What can we do as UNDP to help countries make it happen, in very concrete ways?

UNDP has immense convening power borne from a long history of impartial and inclusive action.  It is remarkably well placed to facilitate data collaboration amongst partners that may not easily work alongside each other.  UNDP can rapidly bring together governments, private industry, social media platforms, non-profits, our sister UN agencies, data scientists and research organizations to share data, access the required computing power, including artificial intelligence and machine learning, and align research and analysis.   Its vast network of Accelerator Labs – with the aspiration of being the largest and fastest learning network in the world - can provide the means to map and share globally, rapidly evolving solutions, help countries contextualize these and take them to scale. COVID, for all its deleterious effects, has provided the impetus to assemble real-time, global interaction and collaboration, that can be agile and responsive to the information and analytical needs of governments trying to chart a way forward.

What one lesson or experience do you wish to share related to the above? 

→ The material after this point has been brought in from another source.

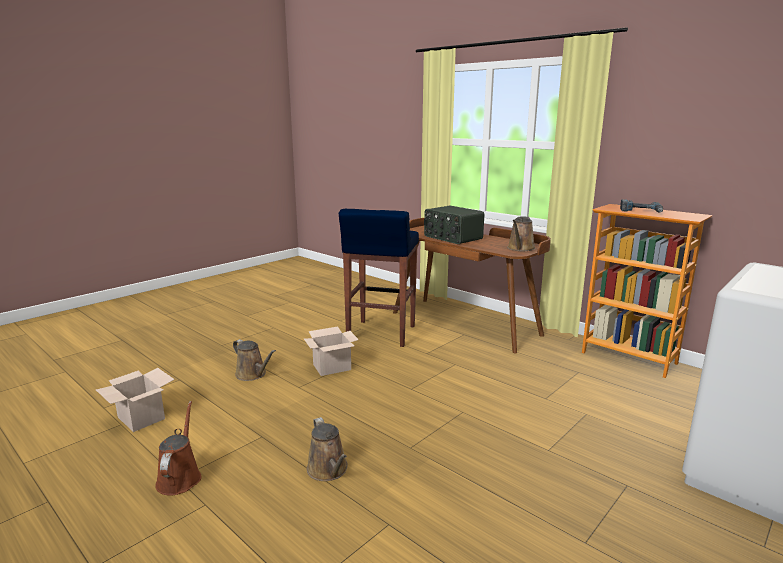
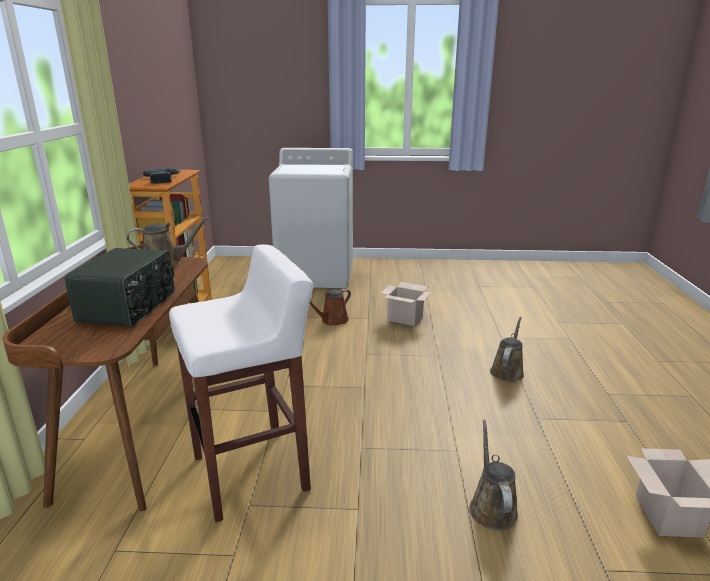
camera: 130 degrees left, 5 degrees up
(180, 477) = (625, 421): brown watering can -> brown watering can (332, 320)
(331, 368) = (392, 455): cardboard box -> cardboard box (406, 318)
(381, 334) = (252, 473): blue stool -> white stool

Here in the Philippines we are about to launch the Pintig Lab (‘Heartbeat’ in Filipino), designed to constantly take the Nation’s pulse and measure its socio-economic health in response to the Government’s COVID-19 amelioration program.  Pintig is a collaborative endeavor between UNDP, the Department of Information and Communications Technology, the private sector, academe and think tanks, to ingest, synthesize, visualize, and analyze, with the aid of Artificial Intelligence and predictive software, a wide array of high frequency data, administrative data, app based, on-line enabled, and household level surveys and translate these into real time policy and program advice for Government. Pintig will not only inform the crisis response but provide the platform for managing future crises and development programs.  If there is indeed a ‘COVID Dividend’ it is perhaps the spirit of collaboration and desire to change at pace that we are seeing in the Philippines today.